3. Unleash Your Passionate Pursuits
History has shown many immigrants to be potent pioneers, blazing paths few others would go down, and seeing them through to the end. Once unleashed, this passionate sense of purpose—as long as it remains consistent and authentic—opens new doors.
Immigrants represent 18% (90) of the company founders on the Fortune 500 list – including the founders of Pfizer, Intel, AT&T, Dupont and others. This passionate pursuit of pioneering crosses over to the children of immigrants who represent the founders of 23% (114) of the companies on the list; these include Citigroup, Walgreens, UPS, Office Depot, H.J. Heinz and others.
4. Live With an Entrepreneurial Spirit
Seizing opportunities to build relationships, advance commerce, and improve humanity is a survival mechanism for many immigrants. Career advancement must be approached with this same hunger for survival.
Google is a great example of what an entrepreneurial spirit can do. The hunger and focus of its founders, one of whom —Sergey Brin – was an immigrant, not only enabled Google to survive the competition; it kept other companies from even coming close to competing on the same scale. While their paths have diverged – co-founder Larry Page is now CEO and Brin is reportedly spearheading Google X, a top-secret hardware lab – the company owes at least half of its success to Brin’s immigrant entrepreneurial spirit, which he himself attributes to growing up as a Soviet Jew in Moscow in the 1970s, where he felt alienated as a minority. His sense of whom to trust and whom to ask for help, his vision to see something better, and the conviction to go after his dreams are traits that Brin’s father, Michael Brin, taught him by example. He developed a tenacious, risk-taking mentality, which led him to unique entrepreneurial opportunities.
5. Work With a Generous Purpose
In the immigrant populations that my organization researches, children are often raised to consider others’ needs as much as their own. This begins with giving inside the family when they’re young. When they’re older, they’re taught that they’re part of a larger community. Sharing momentum within this community ensures continuous prosperity. Being generous enough to share your career goals and aspirations gives you a larger sense of purpose in your own career.

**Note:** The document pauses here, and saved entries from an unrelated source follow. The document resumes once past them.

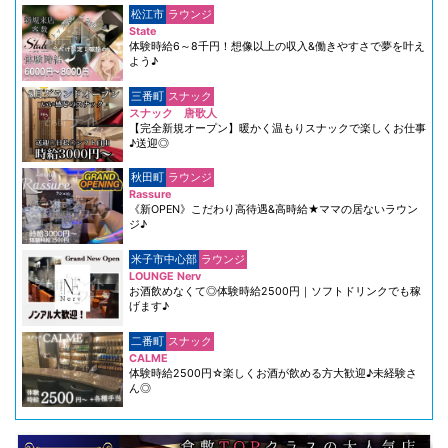
松江市
ラウンジ
State
体験時給6～8千円！想像以上の収入&働きやすさで夢を叶え
よう♪
三番町
スナック
スナック 唐歌人
【完全新規オープン】暖かく温もりスナックで楽しくお仕事
♪送迎◎
秋田町
ラウンジ
Rassure
《新OPEN》こだわり高待遇&高時給★ママの居ないラウン
ジ♪
米子市中心部
ラウンジ
LOUNGE Nerv
お酒飲めなくて◎体験時給2500円｜ソフトドリンクでも稼
げます♪
二番町
スナック
CALME
体験時給2500円☆楽しくお酒が飲める方大歓迎♪未経験さ
ん◎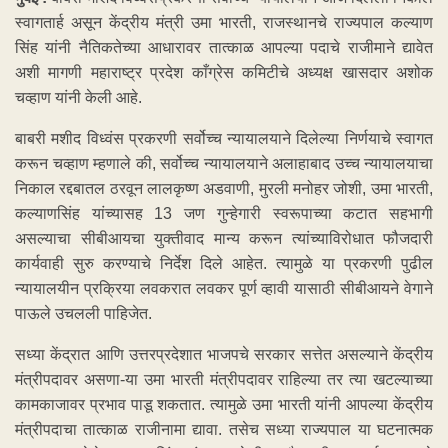
स्वागतार्ह असून केंद्रीय मंत्री उमा भारती, राजस्थानचे राज्यपाल कल्याण
सिंह यांनी नैतिकतेच्या आधारावर तात्काळ आपल्या पदाचे राजीमाने द्यावेत
अशी मागणी महाराष्ट्र प्रदेश काँग्रेस कमिटीचे अध्यक्ष खासदार अशोक
चव्हाण यांनी केली आहे.
बाबरी मशीद विध्वंस प्रकरणी सर्वोच्च न्यायालयाने दिलेल्या निर्णयाचे स्वागत
करून चव्हाण म्हणाले की, सर्वोच्च न्यायालयाने अलाहाबाद उच्च न्यायालयाचा
निकाल रद्दबातल ठरवून लालकृष्ण अडवाणी, मुरली मनोहर जोशी, उमा भारती,
कल्याणसिंह यांच्यासह 13 जण गुन्हेगारी स्वरूपाच्या कटात सहभागी
असल्याचा सीबीआयचा युक्तीवाद मान्य करून त्यांच्याविरोधात फौजदारी
कार्यवाही सुरु करण्याचे निर्देश दिले आहेत. त्यामुळे या प्रकरणी पुढील
न्यायालयीन प्रक्रिया लवकरात लवकर पूर्ण व्हावी यासाठी सीबीआयने वेगाने
पाऊले उचलली पाहिजेत.
सध्या केंद्रात आणि उत्तरप्रदेशात भाजपचे सरकार सत्तेत असल्याने केंद्रीय
मंत्रीपदावर असणा-या उमा भारती मंत्रीपदावर राहिल्या तर त्या खटल्याच्या
कामकाजावर प्रभाव पाडू शकतात. त्यामुळे उमा भारती यांनी आपल्या केंद्रीय
मंत्रीपदाचा तात्काळ राजीनामा द्यावा. तसेच सध्या राज्यपाल या घटनात्मक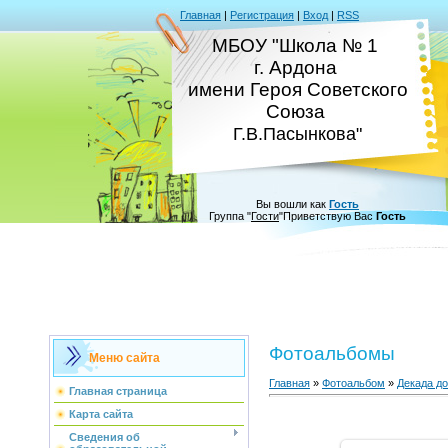
Главная
|
Регистрация
|
Вход
|
RSS
МБОУ "Школа № 1
г. Ардона
имени Героя Советского
Союза
Г.В.Пасынкова"
Вы вошли как
Гость
Группа
"
Гости
"
Приветствую Вас
Гость
Фотоальбомы
Меню сайта
Главная
»
Фотоальбом
»
Декада д
Главная страница
Карта сайта
Сведения об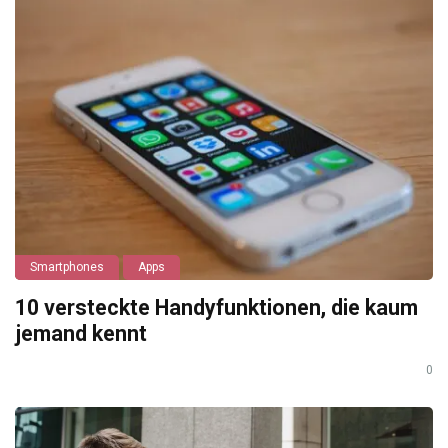
Smartphones
Apps
10 versteckte Handyfunktionen, die kaum
jemand kennt
0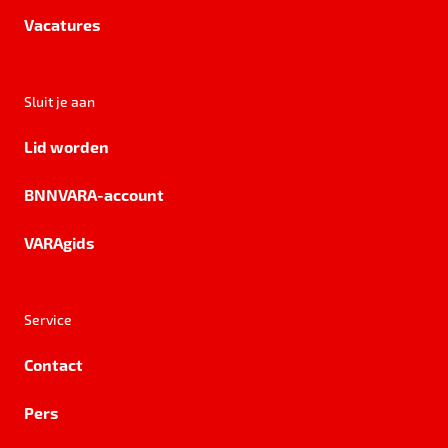
Vacatures
Sluit je aan
Lid worden
BNNVARA-account
VARAgids
Service
Contact
Pers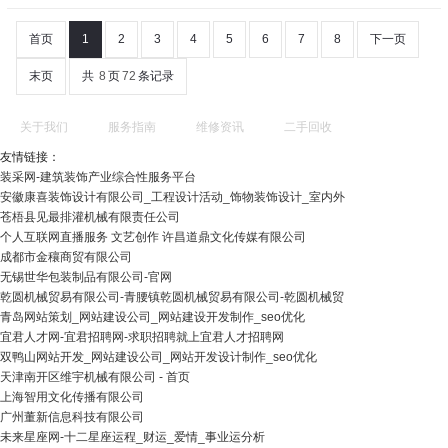
首页
1
2
3
4
5
6
7
8
下一页
末页
共
8
页
72
条记录
关于我们
服务指南
维修资讯
二手回收
友情链接：
装采网-建筑装饰产业综合性服务平台
安徽康喜装饰设计有限公司_工程设计活动_饰物装饰设计_室内外
苍梧县见最排灌机械有限责任公司
个人互联网直播服务 文艺创作 许昌道鼎文化传媒有限公司
成都市金穰商贸有限公司
无锡世华包装制品有限公司-官网
乾圆机械贸易有限公司-青腰镇乾圆机械贸易有限公司-乾圆机械贸
青岛网站策划_网站建设公司_网站建设开发制作_seo优化
宜君人才网-宜君招聘网-求职招聘就上宜君人才招聘网
双鸭山网站开发_网站建设公司_网站开发设计制作_seo优化
天津南开区维宇机械有限公司 - 首页
上海智用文化传播有限公司
广州董新信息科技有限公司
未来星座网-十二星座运程_财运_爱情_事业运分析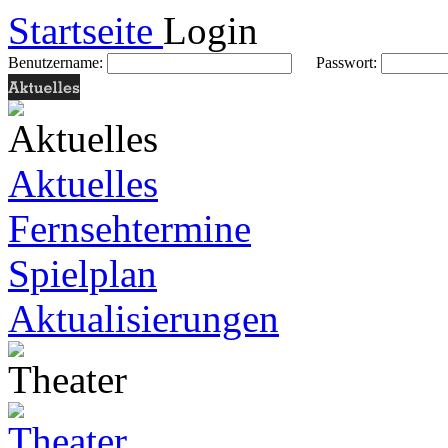
Startseite
Login
Benutzername:
Passwort:
Aktuelles
Fernsehtermine
Spielplan
Aktualisierungen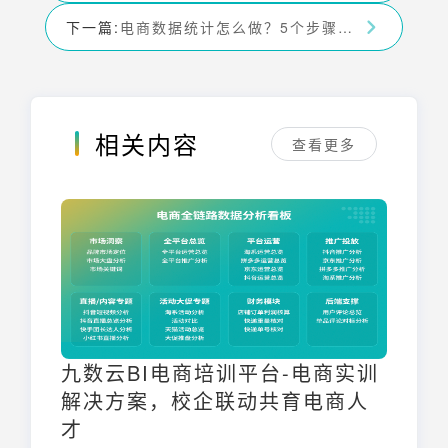
下一篇:
电商数据统计怎么做？5个步骤教你轻松搞定——九数云
相关内容
查看更多
九数云BI电商培训平台-电商实训
解决方案，校企联动共育电商人
才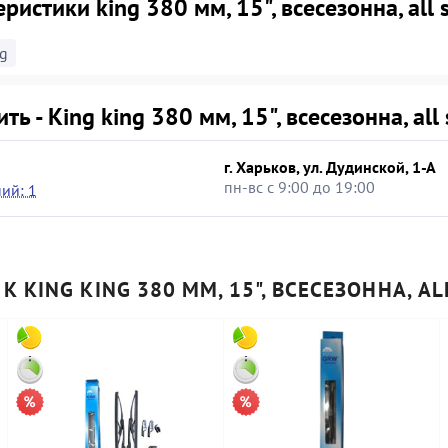
ристики king 380 мм, 15", всесезонна, all 
g
ить - King king 380 мм, 15", всесезонна, all
г. Харьков, ул. Дудинской, 1-А
пн-вс с 9:00 до 19:00
ий: 1
К KING KING 380 ММ, 15", ВСЕСЕЗОННА, AL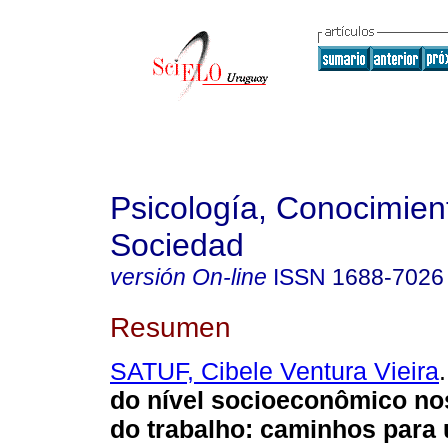
Psicología, Conocimien
Sociedad
versión On-line
ISSN
1688-7026
Resumen
SATUF, Cibele Ventura Vieira
.
do nível socioeconômico nos
do trabalho: caminhos para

While researching immigrants who exemplify the meaning of generous purpose for my book, Earning Serendipity, I came across the story of Ingvar Kamprad, founder of IKEA. Kamprad notably rooted out the exploitation of child labor from his own manufacturers and then worked to eradicate the problem at its source – by fighting poverty, hunger, illness and illiteracy. Long before social responsibility became the buzzword it is today, IKEA was already setting the standard, thanks to its founder’s immigrant mindset of working with a larger purpose in mind, for the greater good of the community.
6. Embrace Your Cultural Promise, Leave a Legacy
Our research has shown that the immigrant’s familial style of relating to their community expands their circle. Likewise, some of the strongest bonds in business, across the entire value chain, occur when employees, partners and distributors are treated like family. According to a study conducted by Harvard Business School professor Belén Villalonga , family firms are often able to take a longer-term, more strategic approach, and keep stronger relationships with their customers. In his study, family-controlled firms outperformed their public peers by 6% on company market value. Today, one-third of all companies in the S&P 500 index are run by families.
The immigrant’s cultural promise is that success comes most to those who are surrounded by people who want their success to continue. Managers who embrace this attitude, and practice this skill, will find themselves advancing their careers quickly.
Each of these six ideas interconnect. Their impact becomes greater as they build upon one another. Make them a natural part of your identity, and your career will flourish.